The same is true with posting about workouts on social media. I know a guy that’s regularly posting on Facebook about his workouts and weight-loss journey. Every time he posts, he gets dozens of comments of encouragement about his bravery, dedication, and how inspiring he is. But, he has lost the same damn 20 lbs over and over for 5 years due to injuries happening every 3-6 months. At what point do we have to say that the positive psychology train needs to be serviced and re-calibrated? At what point do we realize that when we reinforce a behavior that is hurting someone, we’re the ones hurting them?

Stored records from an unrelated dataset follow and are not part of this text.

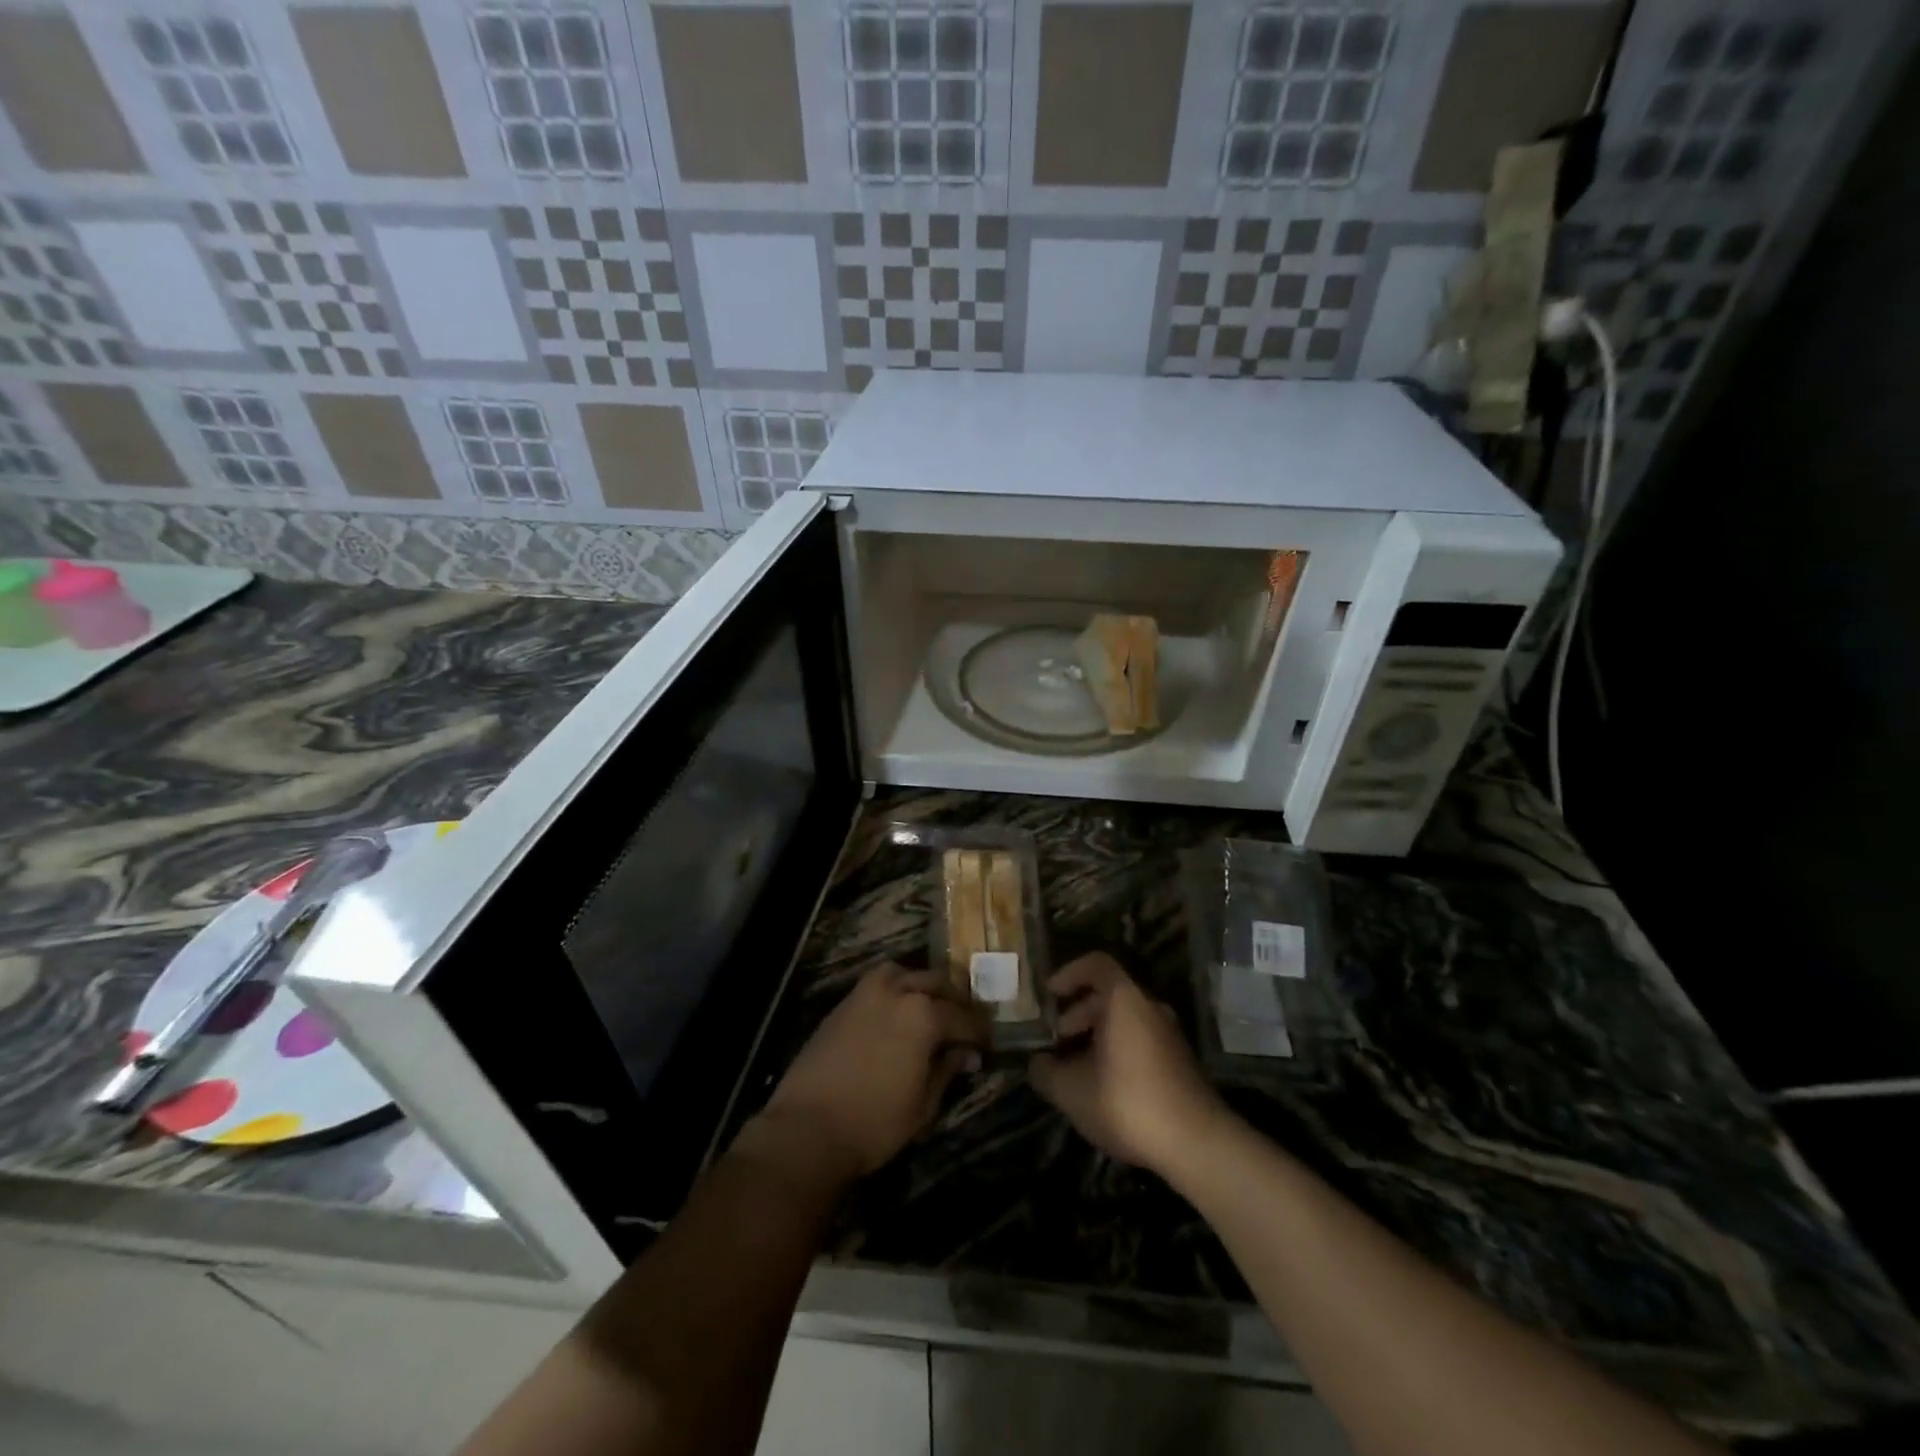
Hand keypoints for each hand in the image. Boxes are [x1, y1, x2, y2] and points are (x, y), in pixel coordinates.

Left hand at [759, 964, 988, 1183]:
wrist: (806, 1128)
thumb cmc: (874, 1122)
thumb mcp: (923, 1104)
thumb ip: (947, 1070)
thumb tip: (966, 1054)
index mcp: (924, 1014)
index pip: (964, 1017)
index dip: (979, 1032)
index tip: (987, 1044)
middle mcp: (897, 991)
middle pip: (937, 983)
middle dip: (955, 1001)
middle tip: (965, 1023)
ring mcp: (866, 993)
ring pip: (905, 974)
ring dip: (923, 987)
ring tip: (931, 1009)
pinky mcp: (844, 1003)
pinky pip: (879, 984)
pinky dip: (895, 990)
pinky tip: (898, 1013)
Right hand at [1029, 952, 1222, 1173]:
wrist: (1197, 1144)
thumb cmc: (1127, 1103)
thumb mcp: (1071, 1091)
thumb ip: (1045, 1072)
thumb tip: (1036, 1062)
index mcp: (1124, 1000)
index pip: (1096, 964)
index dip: (1069, 973)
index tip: (1050, 995)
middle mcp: (1150, 1007)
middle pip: (1109, 993)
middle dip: (1078, 1011)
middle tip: (1057, 1037)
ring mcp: (1169, 1034)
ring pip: (1126, 1019)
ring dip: (1097, 1033)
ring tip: (1075, 1066)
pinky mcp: (1179, 1061)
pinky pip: (1140, 1039)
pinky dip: (1117, 1049)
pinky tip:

I personally invite everyone who reads this to be a positive change in the world by asking people like this what they’re recovery program is like? “Wow, you crushed that workout! How are you going to recover from that? Stretching? Protein? 10 hours of sleep?” We need to spread the message that not only fitness, but a healthy lifestyle is much more than just 1 hour in the gym 3-5 days a week.

Lack of Progress

The last thing I’ll mention is that it’s nice to get encouragement from your circle of friends, and feel like you’re accomplishing something by getting off the couch and moving your body. But many people much smarter than I have repeatedly said progress equals happiness. I say this for a few reasons. One, write down your workouts, and measure the results! Write down the number of days you’re going to the gym, and measure the progress of consistency. Do something to reinforce the changes you’re making.

But I say this, lastly, that people encouraging us that we’re on the right path when we’re not seeing results confuses and frustrates us. If this is you, I’m so sorry on behalf of these positivity warriors. But I’d invite you to analyze why other peoples opinions are more important that yours and your observational skills? If it’s not working for you, try something else. If that doesn’t work, try something else. And when you get completely outside of what people encourage you to do, and it works for you…well, they say something is only stupid until it works. Then you’re a genius.

I wish you all the best in your endeavors, and if there’s anything I can further help with, let me know. Otherwise, I bid you Farewell.